Problem statement:
Reproduce the stretch of the listing below from the line containing "right ankle: (176, 425, 5)" through the line containing "right hip: (595, 394, -8)", both lines included, copying each one without any change.

Dataset excerpts:
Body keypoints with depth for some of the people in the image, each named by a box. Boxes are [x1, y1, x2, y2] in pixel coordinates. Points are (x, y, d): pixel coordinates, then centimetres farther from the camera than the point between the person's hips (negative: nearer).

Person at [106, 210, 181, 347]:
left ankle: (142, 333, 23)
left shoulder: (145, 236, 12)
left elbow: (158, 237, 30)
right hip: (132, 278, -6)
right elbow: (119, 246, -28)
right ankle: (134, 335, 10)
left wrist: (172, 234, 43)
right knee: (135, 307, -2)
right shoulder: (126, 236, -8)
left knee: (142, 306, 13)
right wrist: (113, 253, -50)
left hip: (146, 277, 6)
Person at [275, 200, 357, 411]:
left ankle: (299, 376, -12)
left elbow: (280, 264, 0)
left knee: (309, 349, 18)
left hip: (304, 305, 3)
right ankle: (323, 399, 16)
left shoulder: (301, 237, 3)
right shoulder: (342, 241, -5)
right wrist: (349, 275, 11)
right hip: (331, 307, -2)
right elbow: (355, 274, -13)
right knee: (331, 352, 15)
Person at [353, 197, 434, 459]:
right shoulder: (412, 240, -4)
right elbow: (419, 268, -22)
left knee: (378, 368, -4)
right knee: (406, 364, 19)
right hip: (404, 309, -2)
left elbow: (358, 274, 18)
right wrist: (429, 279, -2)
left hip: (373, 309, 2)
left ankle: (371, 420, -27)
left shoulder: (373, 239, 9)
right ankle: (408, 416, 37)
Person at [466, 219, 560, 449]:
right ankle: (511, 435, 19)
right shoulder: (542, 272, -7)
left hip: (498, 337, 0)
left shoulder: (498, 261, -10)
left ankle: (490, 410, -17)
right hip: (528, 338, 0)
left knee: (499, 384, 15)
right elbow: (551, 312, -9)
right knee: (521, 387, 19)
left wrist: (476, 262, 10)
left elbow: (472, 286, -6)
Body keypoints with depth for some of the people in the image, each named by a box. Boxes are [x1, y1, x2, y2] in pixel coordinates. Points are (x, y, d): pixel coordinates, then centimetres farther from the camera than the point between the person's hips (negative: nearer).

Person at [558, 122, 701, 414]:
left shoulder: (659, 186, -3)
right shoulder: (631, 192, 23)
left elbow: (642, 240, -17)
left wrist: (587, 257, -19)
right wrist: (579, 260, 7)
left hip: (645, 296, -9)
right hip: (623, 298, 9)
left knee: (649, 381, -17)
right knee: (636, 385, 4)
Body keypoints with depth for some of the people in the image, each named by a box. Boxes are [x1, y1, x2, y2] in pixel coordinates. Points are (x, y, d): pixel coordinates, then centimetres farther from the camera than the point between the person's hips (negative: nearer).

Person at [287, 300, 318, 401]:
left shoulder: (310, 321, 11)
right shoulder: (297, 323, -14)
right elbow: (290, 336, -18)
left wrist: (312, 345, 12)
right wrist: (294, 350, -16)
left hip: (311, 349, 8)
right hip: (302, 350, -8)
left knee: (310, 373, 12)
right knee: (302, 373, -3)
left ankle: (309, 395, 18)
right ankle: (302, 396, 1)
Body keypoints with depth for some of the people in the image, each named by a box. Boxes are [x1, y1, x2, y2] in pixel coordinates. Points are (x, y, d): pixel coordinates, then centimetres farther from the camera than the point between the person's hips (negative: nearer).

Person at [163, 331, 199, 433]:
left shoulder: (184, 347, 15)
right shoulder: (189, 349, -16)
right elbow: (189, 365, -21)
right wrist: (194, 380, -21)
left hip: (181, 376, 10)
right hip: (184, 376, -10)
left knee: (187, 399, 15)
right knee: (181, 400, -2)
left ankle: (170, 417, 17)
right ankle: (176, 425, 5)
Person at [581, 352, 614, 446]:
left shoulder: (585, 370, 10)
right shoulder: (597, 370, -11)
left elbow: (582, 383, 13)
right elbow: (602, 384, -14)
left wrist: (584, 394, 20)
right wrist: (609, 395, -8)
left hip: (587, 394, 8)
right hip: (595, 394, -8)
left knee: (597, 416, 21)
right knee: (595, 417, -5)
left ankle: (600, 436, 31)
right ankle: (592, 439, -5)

Task solution:
right ankle: (176, 425, 5)
Person at [581, 352, 614, 446]:
left shoulder: (585, 370, 10)
right shoulder: (597, 370, -11)
left elbow: (582, 383, 13)
right elbow: (602, 384, -14)
left wrist: (584, 394, 20)
right wrist: (609, 395, -8)
left hip: (587, 394, 8)
right hip: (595, 394, -8)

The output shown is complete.